Hibernate Community • View topic - Best ID generation strategy for large batch loading?

View unanswered posts | View active topics

Board index » Hibernate & Java Persistence » Hibernate Users

All times are UTC - 5 hours [ DST ]

Best ID generation strategy for large batch loading?

Page 1 of 1

[ 9 posts ]

Previous topic | Next topic

Author

Message

RobJellinghaus

Post subject: Best ID generation strategy for large batch loading?

Posted: Sat Feb 14, 2004 5:54 pm

Expert

Joined: Thu Jan 08, 2004 6:17 pm
Posts: 278

We have one table that contains consumer records. There are going to be vastly more consumers than anything else in our system (millions). We load up consumer data sometimes in batches of hundreds of thousands.

Our current consumer mapping uses an id field like so:

Code:

    <class name="com.nimblefish.core.data.Consumer">
        <meta attribute="generated-class">com.nimblefish.core.dto.ConsumerDTO</meta>
        <meta attribute="concrete-generated-class">true</meta>

        <id name="id" type="long" unsaved-value="null" >
            <generator class="native"/>

        </id>

        <property name="prefix" type="string"/>
        <property name="fname" type="string"/>
        <property name="lname" type="string"/>
        ...
    </class>

And our saving code (this is just a prototype!) is:

Code:

            for (int i = 0; i < numRecordsToHandle; i++) {
                Vector record = reader.read();
                Consumer consumer = new Consumer(list);

                consumer.setPrefix((String)record.get(0));
                consumer.setFname((String)record.get(1));
                consumer.setLname((String)record.get(2));
                ...
                // one database hit per consumer?!  sigh....
                // will this batch?!  how do we tell?
                session.save(consumer);

Clearly this calls out for some kind of optimized JDBC.

Or does it? What's the best thing to do here? Should we be doing our own ID assignment, and just doing massive bulk JDBC inserts?

It's our impression that with Postgres and native id generation, each session.save is doing at least two JDBC calls (to get a new sequence value and to insert the new consumer record), and possibly more. Is there a more efficient ID generator for this case?

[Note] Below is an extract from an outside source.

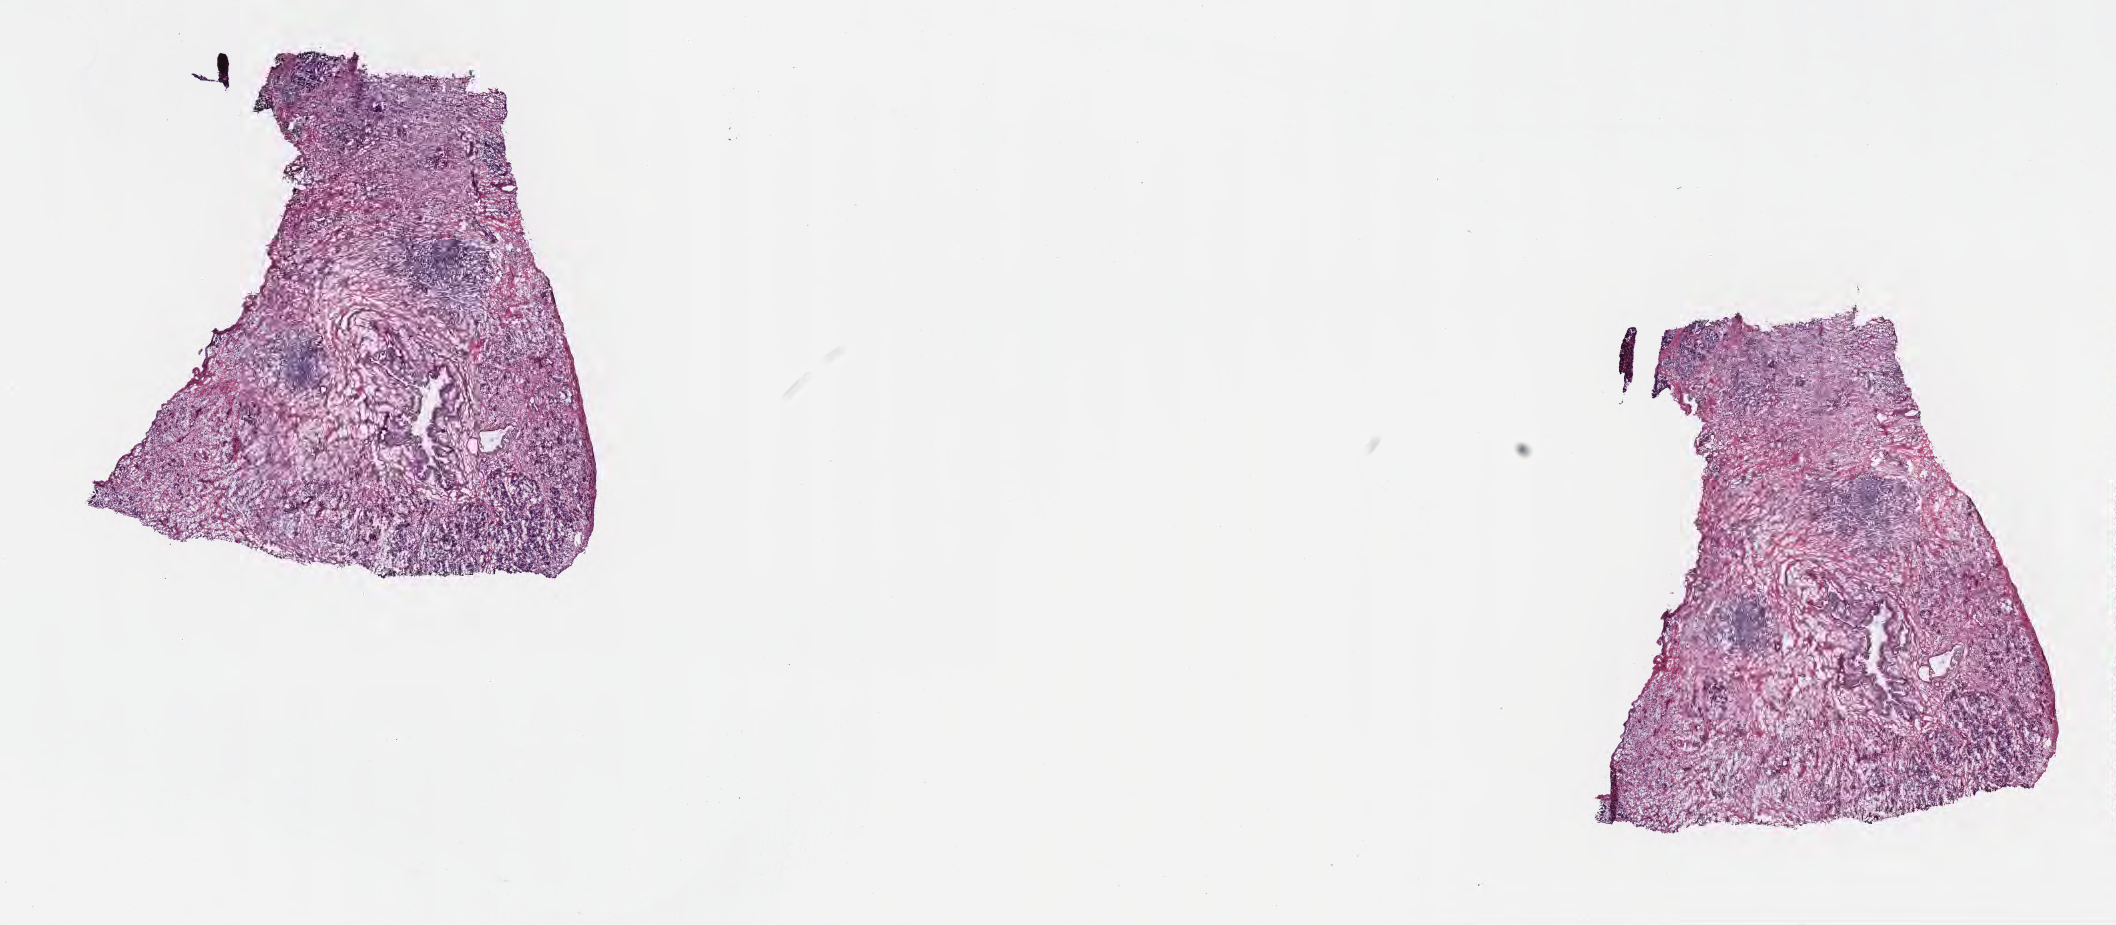
H&E whole-slide image, shown as a low-resolution overview of the whole scanned area (about 17.1 x 7.5 mm), frozen section, specimen: primary tumor, site: head of pancreas. Male, age 77 years at initial diagnosis. Tumor grade: G2 (moderately differentiated). Slide review estimates, as recorded: tumor cells 15%, tumor nuclei 80%, stromal cells 80%, necrosis 0%, normal cells 5%. Inflammatory infiltration, as recorded: lymphocyte infiltration 0%, monocyte infiltration 0%, neutrophil infiltration 0%.
• AJCC pathologic stage: Stage III
• diagnosis: Infiltrating duct carcinoma, NOS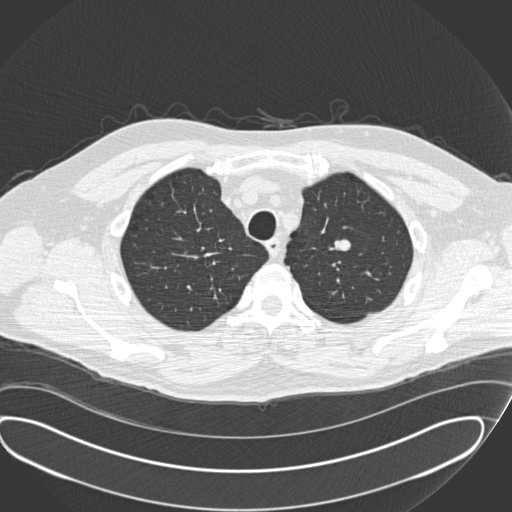
Axial slice from a low-dose chest CT screening exam. Second annual screen. Lung window (W 1500 / L -600 HU). 2 mm slice thickness. Male, age 56 years at enrolment. Current smoker at enrolment.
Lesion marked by an expert reader, bounding box [x1, y1, x2, y2] px = [313, 227, 369, 271]. No non-calcified nodule or mass ≥4 mm was recorded by the screening reader at this exam. Lung cancer was diagnosed 520 days after this screen (after the third annual screen): neuroendocrine carcinoma, NOS, left upper lobe, well differentiated (G1), stage IA (AJCC 6th edition), 20 mm at pathology.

Is there anything else we should be aware of if we wind up doing our own ID assignment? I envision some strategy such as allocating IDs in blocks of a thousand (in a separate transaction so as not to lock the consumer-ID table for the whole duration of the insert), and then just doing a mass set of inserts. If an insert block fails, that block of IDs might get lost since more IDs might have been allocated in the meantime (we are going to be doing an awful lot of consumer loading in our job handling system), and it would be a lot of trouble to track allocation. Are there any other good patterns here?

Cheers!
Rob

Top

michael

Post subject:

Posted: Sat Feb 14, 2004 6:08 pm

Hibernate Team

Joined: Tue Sep 09, 2003 2:10 pm
Posts: 3246
Location: Passau, Germany

Well, using HiLo with a max_lo of about 1000 would definately perform better, it would only do one database hit in 1000 inserts. You could also use increment or uuid generators which wont do any database hits for inserting.

Top

Myk

Post subject:

Posted: Sat Feb 14, 2004 6:15 pm

Senior

Joined: Sun Jan 04, 2004 2:46 pm
Posts: 147

Don't know about postgres and it's native id generation but if it is indeed native then I'd be suprised if you need to go to the db for the id everytime you save a row. MS SQL Server uses an AUTO_INCREMENT flag on the primary key when you create the table which internally handles id allocation.

I'd check this first, maybe use a profiler on your db to see what is actually being called.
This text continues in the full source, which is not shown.